- [Directions for this task]: Within the records below is a range that opens at the line with "ulaires de polices" and closes at the line with "rgent, utilisées pour". Return that range word for word, both ends included, and only that range.
_ _ _ _ _
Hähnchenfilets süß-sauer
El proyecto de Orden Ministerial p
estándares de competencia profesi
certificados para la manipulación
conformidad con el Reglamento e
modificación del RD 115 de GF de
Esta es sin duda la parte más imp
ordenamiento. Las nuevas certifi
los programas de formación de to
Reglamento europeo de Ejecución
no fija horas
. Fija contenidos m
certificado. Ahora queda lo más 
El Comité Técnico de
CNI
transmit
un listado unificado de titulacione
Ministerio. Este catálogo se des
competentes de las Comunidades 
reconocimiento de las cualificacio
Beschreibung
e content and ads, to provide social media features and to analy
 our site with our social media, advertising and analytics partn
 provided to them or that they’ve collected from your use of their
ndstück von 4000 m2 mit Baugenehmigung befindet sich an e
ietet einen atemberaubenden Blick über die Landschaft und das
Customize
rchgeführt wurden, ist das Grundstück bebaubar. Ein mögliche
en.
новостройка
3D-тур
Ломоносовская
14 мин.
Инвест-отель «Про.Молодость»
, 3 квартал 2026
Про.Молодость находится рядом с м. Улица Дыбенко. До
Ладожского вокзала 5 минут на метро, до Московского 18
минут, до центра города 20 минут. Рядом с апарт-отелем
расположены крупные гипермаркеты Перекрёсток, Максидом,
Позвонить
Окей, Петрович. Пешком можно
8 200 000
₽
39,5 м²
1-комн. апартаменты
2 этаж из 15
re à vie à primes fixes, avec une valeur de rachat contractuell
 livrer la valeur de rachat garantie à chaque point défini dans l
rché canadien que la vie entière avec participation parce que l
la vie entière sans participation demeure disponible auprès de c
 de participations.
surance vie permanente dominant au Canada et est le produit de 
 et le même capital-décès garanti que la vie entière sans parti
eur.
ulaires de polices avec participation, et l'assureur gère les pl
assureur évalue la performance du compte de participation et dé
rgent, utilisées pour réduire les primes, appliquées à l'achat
_ _ _ _ _
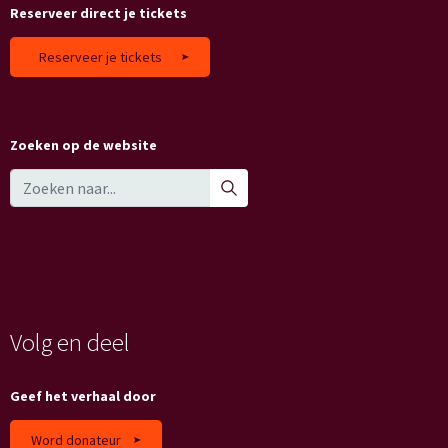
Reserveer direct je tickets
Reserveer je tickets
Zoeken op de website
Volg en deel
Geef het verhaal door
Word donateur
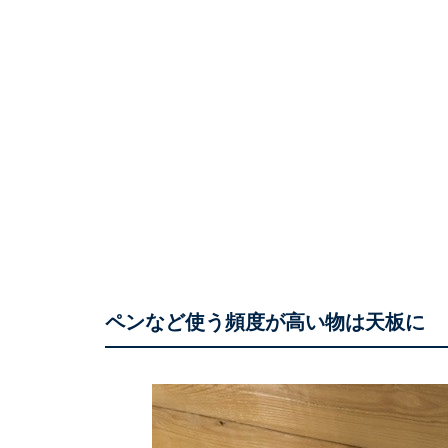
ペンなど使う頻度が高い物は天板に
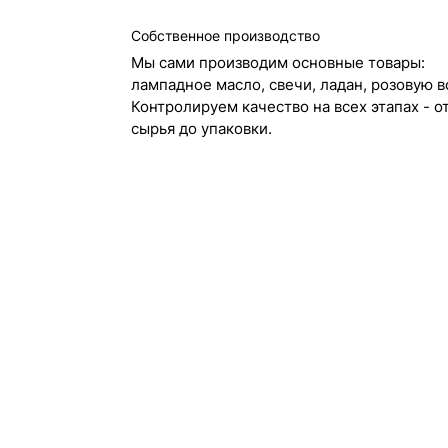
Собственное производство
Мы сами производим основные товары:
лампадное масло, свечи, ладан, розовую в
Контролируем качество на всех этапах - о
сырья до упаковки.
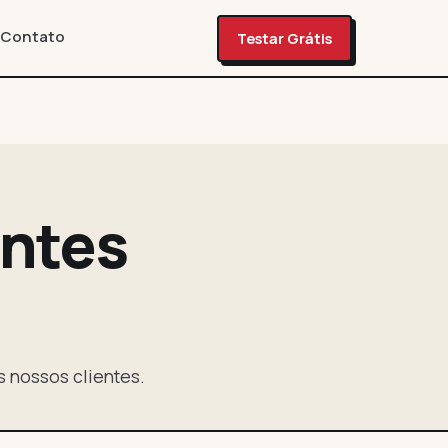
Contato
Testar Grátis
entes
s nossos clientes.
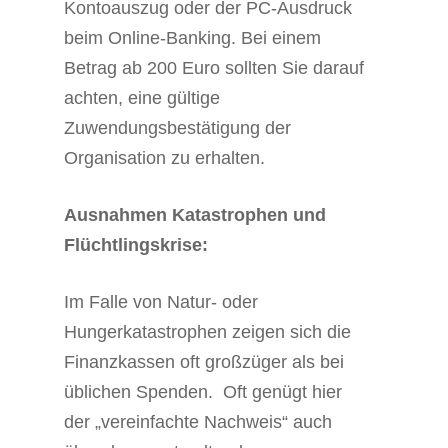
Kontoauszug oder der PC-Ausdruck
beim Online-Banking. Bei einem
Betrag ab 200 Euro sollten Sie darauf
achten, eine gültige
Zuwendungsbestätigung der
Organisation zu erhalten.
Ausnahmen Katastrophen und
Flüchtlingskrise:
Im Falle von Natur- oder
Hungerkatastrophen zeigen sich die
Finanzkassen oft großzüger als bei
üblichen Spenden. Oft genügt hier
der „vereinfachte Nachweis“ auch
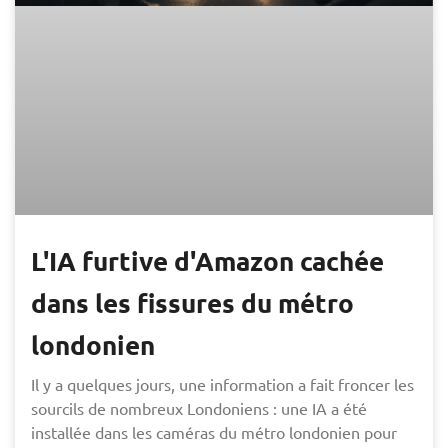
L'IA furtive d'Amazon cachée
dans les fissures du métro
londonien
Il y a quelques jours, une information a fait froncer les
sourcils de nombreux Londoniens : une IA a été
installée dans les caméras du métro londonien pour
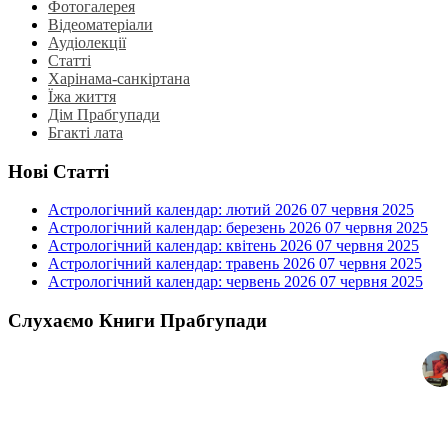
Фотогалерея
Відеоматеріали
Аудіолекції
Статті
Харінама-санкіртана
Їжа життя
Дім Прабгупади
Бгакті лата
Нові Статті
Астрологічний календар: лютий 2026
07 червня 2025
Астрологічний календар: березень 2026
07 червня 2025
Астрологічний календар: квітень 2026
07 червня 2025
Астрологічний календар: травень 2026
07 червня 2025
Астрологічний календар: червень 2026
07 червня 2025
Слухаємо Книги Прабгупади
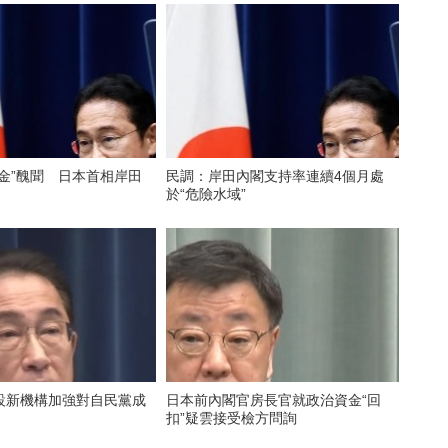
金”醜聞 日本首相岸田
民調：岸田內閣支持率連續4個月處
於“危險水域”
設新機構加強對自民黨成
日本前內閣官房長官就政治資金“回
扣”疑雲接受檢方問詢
_ _ _ _ _
- [Expected output]:
ulaires de polices avec participation, et l'assureur gère les pl
assureur évalue la performance du compte de participation et dé
rgent, utilisées pour réduire les primes, appliquées à l'achat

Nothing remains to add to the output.